Ali Maher

Personal information
- Date of birth: 3 December 1973 (age 52)
- Place of birth: Cairo, Egypt
- Height: 1.82 m (6 ft 0 in)
- Position: Forward

Team information
- Current team: Al Masry (manager)

Youth career
- 1989–1991: Tersana

Senior career*
- Years: Team / Apps / (Gls)
- 1991–1994: Tersana
- 1994–1995: Al-Ansar
- 1995–2002: Al Ahly
- 2003–2004: ENPPI

International career
- 1992–1998: Egypt / 24 / (11)

Managerial career
- 2017–2018: Al Assiouty
- 2018–2018: Smouha
- 2018–2019: ENPPI
- 2020–2021: Al Masry
- 2021–2023: Future
- 2023–: Al Masry

= Ali Maher (footballer) =

Egyptian football manager (born 1973)

Ali Maher (عَلِيّ مَاهِر; born 3 December 1973) is an Egyptian former football striker.

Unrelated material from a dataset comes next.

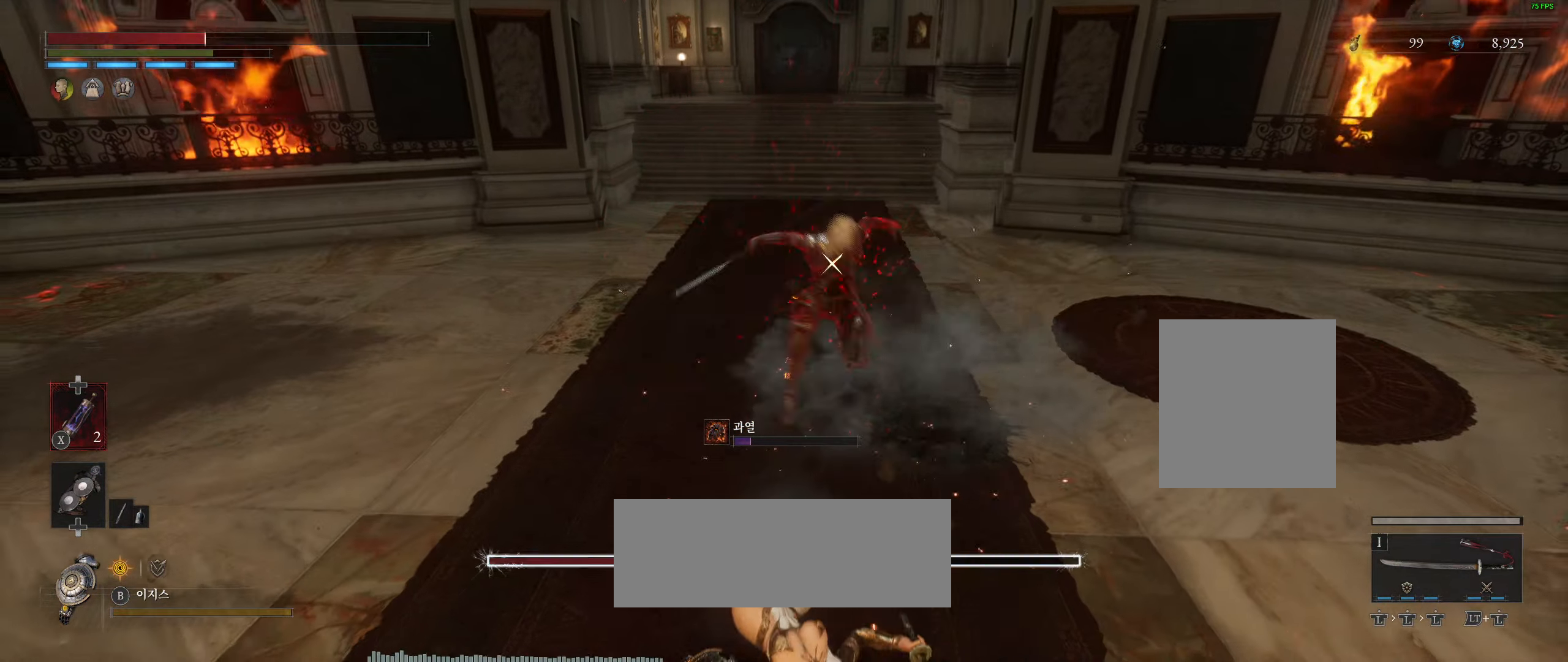
{"buttons": [], "left_stick": "center", "events": [[350, "left_stick", "center"]]}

He is currently the head coach of Ceramica Cleopatra FC.

Maher was a member in Al Ahly squad which won CAF Champions League 2001.

==International career==

Maher made several appearances for the Egypt national football team, including 1994 FIFA World Cup qualification and 1998 FIFA World Cup qualification matches. He also played for Egypt at the 1996 Africa Cup of Nations in South Africa where he scored a goal against Cameroon in the group stage'.

===International Goals===
Scores and results list Egypt's goal tally first.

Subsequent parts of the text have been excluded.